Dataset is the primary unit of publication and citation. It contains its own metadata (public or private) and a list of Arbogen IDs, which act as pointers to sequence records rather than embedding the sequences themselves.
Datasets can be shared across multiple Working Groups and, once stable, can obtain a DOI for citation.

Visibility:
Dataset visibility is public by design: the dataset and the Arbogen IDs it references are discoverable. However, Arbogen IDs only point to sequences: they do not include FASTA data or sensitive metadata.

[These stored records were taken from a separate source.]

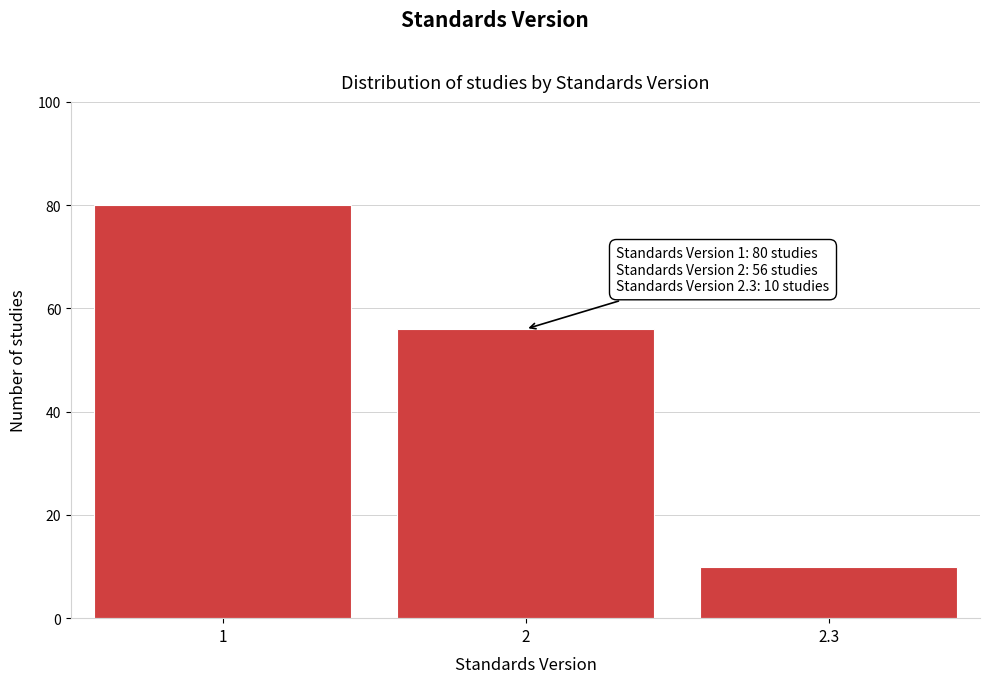

Reading left to right, what are all the values shown in this chart?

80	56	10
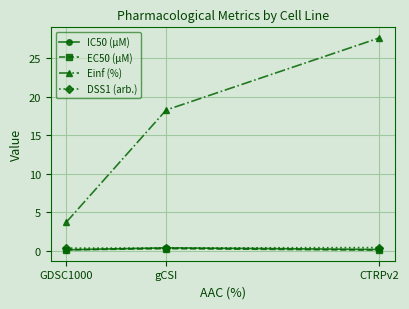

What is the maximum value for Einf (%)?

27.7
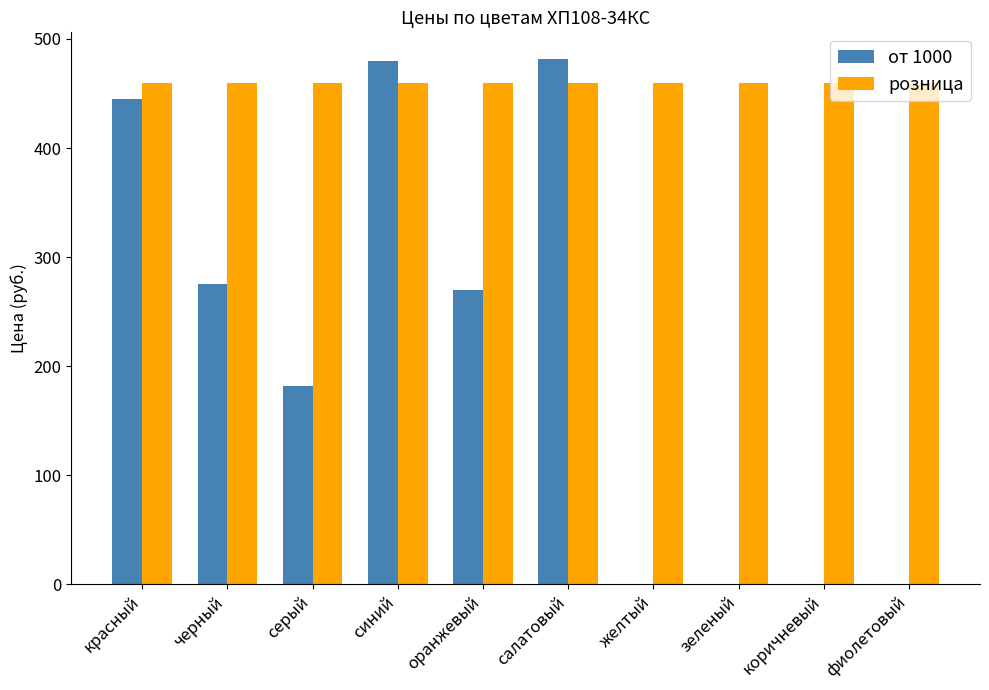

Is it true that розница equals 211.6 at коричневый?

False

  • If a sequence is public, it can be accessed or downloaded via its Arbogen ID.
  • If a sequence is private, its ID may appear in a dataset, but the sequence and metadata remain inaccessible unless explicitly shared by the owner (see Data Sharing).

Technical behavior

  • Versioning: each validated modification (addition/removal) creates a new version of the dataset, linked to its predecessor.
  • Provenance & traceability: links between versions ensure traceability.
  • Access control: public visibility includes only Arbogen IDs, creation date, and description.

Categories:

  • Mine: Datasets created by you.
  • Shared: Datasets shared with you via Working Groups.
  • Reference: Platform reference datasets.
  • All: Registry of all datasets on the platform.

Actions:

  • Share: Share a dataset to a Working Group.
  • Download:
    • Arbogen IDs (CSV)
    • Metadata (CSV)
    • FASTA sequences
    • Full export packages
  • Open permalink: Open a dataset detail page via its permalink.
  • Delete: Only the Owner can delete a dataset, and only if it does not have a DOI. Deletion removes it from all Working Groups.

Creation:

  1. Click Create Dataset.
  2. Fill in:
    • Name
    • Public Description
    • Private Description
  3. Once created, the dataset is empty. Use Manage Data to add sequences via Arbogen IDs and then, when appropriate, create a DOI.